**** Records provided ****

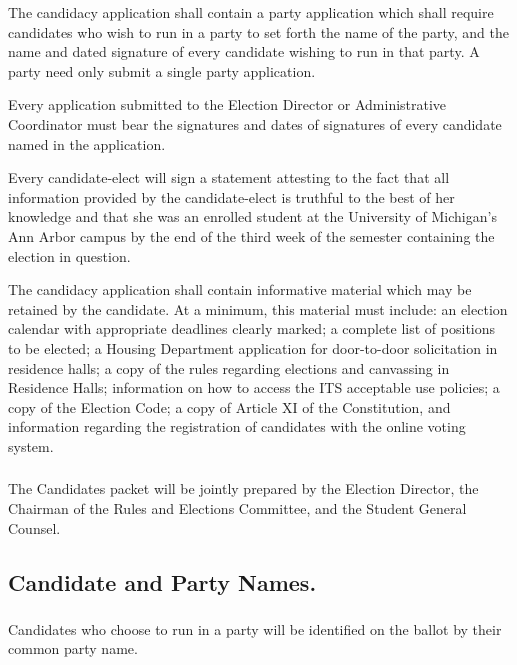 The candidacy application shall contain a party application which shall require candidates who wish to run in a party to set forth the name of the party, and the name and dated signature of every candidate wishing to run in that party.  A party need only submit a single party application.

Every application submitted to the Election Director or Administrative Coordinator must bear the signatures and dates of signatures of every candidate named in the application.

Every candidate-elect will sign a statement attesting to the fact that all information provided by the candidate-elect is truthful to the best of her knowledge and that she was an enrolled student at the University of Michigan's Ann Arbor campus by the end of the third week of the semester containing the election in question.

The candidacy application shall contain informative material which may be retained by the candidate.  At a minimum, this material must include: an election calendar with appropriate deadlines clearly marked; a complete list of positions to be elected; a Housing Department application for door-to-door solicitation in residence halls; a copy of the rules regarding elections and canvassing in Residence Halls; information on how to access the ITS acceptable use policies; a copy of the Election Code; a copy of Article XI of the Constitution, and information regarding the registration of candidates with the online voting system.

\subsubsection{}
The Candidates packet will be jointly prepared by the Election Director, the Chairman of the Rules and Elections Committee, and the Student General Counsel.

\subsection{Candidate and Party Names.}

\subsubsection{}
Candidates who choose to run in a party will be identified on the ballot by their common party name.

****

▶ [How to complete this task]: What belongs in the answer is the line with "The candidacy application shall contain informative" plus every later line of the listing, copied word for word and nothing besides.

▶ [Solution to this task]:
The candidacy application shall contain informative material which may be retained by the candidate.  At a minimum, this material must include: an election calendar with appropriate deadlines clearly marked; a complete list of positions to be elected; a Housing Department application for door-to-door solicitation in residence halls; a copy of the rules regarding elections and canvassing in Residence Halls; information on how to access the ITS acceptable use policies; a copy of the Election Code; a copy of Article XI of the Constitution, and information regarding the registration of candidates with the online voting system.

\subsubsection{}
The Candidates packet will be jointly prepared by the Election Director, the Chairman of the Rules and Elections Committee, and the Student General Counsel.

\subsection{Candidate and Party Names.}

\subsubsection{}
Candidates who choose to run in a party will be identified on the ballot by their common party name.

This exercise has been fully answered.